Almost a year ago Stu MacKenzie posted the following explaination which is similar. I'd meant to post it some time ago and never got around to it. Here it is, finally!
# A "phrase" is defined by (); thus (abc) means "locate 'abc' in the string". Also used for making backreferences to matched bits.
# A "set" of characters is defined by []; thus [abc] means "a" or "b" or "c". Putting ^ in front of the characters means anything-but-these-characters; thus [^abc] means anything but "a" or "b" or "c")
# In all other uses, ^ means the start of the string.
# As the last character in the pattern, ? means the end of the string
# + means the preceeding character or set must be present one or more times
# ? means the preceeding character or set may be present zero or one times
# \ is an escape char; when preceeded by \ the following characters gain special meaning: d, D, w, W, s, S, and b. \d is any digit; \D is any non-digit; \w is any word character; \W is any non-word character; \s is any whitespace char; \S is any non-whitespace char; \b is the boundary between a \w and a \W.
# A full stop normally means "any character" (except a newline, in most cases). To specify a full stop, escape it with \, as \.
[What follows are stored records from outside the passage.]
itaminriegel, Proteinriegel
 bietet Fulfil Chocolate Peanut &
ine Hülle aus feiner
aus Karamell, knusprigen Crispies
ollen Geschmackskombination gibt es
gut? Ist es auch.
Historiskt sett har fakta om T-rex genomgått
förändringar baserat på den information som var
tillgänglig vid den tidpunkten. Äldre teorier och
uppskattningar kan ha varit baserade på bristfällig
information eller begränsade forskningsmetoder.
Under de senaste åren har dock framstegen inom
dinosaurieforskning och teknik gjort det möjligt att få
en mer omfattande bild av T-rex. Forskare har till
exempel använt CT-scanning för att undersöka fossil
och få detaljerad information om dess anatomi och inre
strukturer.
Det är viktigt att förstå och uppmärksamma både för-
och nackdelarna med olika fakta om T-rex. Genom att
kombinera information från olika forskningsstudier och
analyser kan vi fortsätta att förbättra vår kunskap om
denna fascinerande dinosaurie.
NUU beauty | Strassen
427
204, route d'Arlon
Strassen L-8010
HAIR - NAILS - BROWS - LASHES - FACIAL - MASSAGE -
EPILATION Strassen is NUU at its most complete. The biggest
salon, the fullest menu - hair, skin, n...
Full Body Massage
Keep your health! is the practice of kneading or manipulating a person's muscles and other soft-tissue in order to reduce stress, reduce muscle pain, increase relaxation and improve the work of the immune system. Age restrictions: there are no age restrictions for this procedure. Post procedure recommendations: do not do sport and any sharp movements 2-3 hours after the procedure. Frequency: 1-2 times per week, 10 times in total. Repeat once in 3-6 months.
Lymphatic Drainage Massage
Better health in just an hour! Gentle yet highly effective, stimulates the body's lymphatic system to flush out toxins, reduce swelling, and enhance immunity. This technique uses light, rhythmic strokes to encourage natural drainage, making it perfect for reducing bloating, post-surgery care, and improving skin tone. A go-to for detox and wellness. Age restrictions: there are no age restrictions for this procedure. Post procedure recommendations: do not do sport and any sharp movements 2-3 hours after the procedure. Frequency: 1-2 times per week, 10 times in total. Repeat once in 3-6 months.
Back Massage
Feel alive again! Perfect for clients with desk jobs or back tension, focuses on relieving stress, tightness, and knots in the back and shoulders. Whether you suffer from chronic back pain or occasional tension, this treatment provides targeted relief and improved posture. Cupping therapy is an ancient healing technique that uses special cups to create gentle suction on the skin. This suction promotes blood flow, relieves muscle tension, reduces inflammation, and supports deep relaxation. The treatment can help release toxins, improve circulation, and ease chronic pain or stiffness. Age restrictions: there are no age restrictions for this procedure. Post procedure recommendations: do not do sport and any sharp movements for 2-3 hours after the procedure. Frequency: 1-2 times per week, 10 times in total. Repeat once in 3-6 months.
So, Rael's sample [this is in answer to a List Member's question regarding interpolate_fancy] breaks down something like this:
(^[^\.]+/?$) -- the string begins with one or more of anything that's not "."; the string ends with zero or one /
| -- or --
(^$) -- the string begins and then immediately ends; i.e. it's an empty string
| -- or --
(index\.\w+$) -- "index" followed by "." followed by one or more words, all at the end of the string.